250 of the world’s experts on surrogacy attended to discuss the different ways that surrogacy is regulated around the world, from an outright ban to a tolerant approach, to a more permissive approach, to no regulation, and what works. The experts were also told about empirical data about surrogacy. The point of the conference was to highlight these different methods, and to find – if possible – a way forward in both the domestic and international regulation of surrogacy
It’s little surprise but in essence the research seems to show that kids born through surrogacy turn out just like other kids. However, there are small numbers with the research, and it has been going a relatively short time, so there are some qualifiers.
Those speaking included the Special Rapporteur to the United Nations on the sale and sexual abuse of children, as can be seen in this video. I was delighted that she was able to attend.
Just before the conference was held, the England and Wales and Scottish Law Commissions suggested a rewriting of UK surrogacy laws so that intended parents are automatically recognised as parents- see the Youtube video here. Australia’s surrogacy laws were largely adapted from the UK model.

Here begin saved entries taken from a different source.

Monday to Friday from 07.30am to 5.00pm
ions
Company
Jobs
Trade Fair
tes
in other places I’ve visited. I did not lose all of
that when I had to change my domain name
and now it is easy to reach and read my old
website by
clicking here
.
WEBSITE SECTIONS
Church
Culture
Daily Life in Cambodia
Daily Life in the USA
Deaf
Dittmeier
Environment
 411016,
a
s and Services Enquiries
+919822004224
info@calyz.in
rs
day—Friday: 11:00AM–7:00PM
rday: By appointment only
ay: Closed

What does the research tell us?
French lawyer Caroline Mecary demonstrated why a prohibitive approach to surrogacy does not work, and its impact on parents and children. Her former clients, the Mennesson family, who lived in France, went to the US for surrogacy, and then had to go the European Court of Human Rights to have their children recognised as their children gave a powerful address.
Free market model
Professor Julia Sloth-Neilsen from Western Cape University in Cape Town talked about how surrogacy is regulated in South Africa, as did leading South African lawyer, Robynne Friedman.
The tolerant approach
This was led by Sir James Munby.
The organisors of the conference were:
- Dr Jens Scherpe, Director, Family Law Research Centre, Cambridge University
- Anne-Marie Hutchinson OBE, QC (Hon), co-chair of the Parentage/Surrogacy Project Committee of the International Academy of Family Lawyers, London
- Colin Rogerson, international representative on the ART Committee of the American Bar Association, London
- Steve Snyder, former chair of the ART Committee of the American Bar Association, Minneapolis
- Rich Vaughn, former chair ART Committee of the American Bar Association, Los Angeles
- Dean Hutchison, chair of the ART Committee of the American Bar Association, Boston
- Bruce Hale, member of the ART Committee of the American Bar Association, Boston
- me- international representative on the ART Committee of the American Bar Association, member of the Parentage/Surrogacy Project Committee of the International Academy of Family Lawyers, Brisbane.
I particularly want to acknowledge the untiring efforts of Dr Jens Scherpe in putting it all together, and then hosting the conference.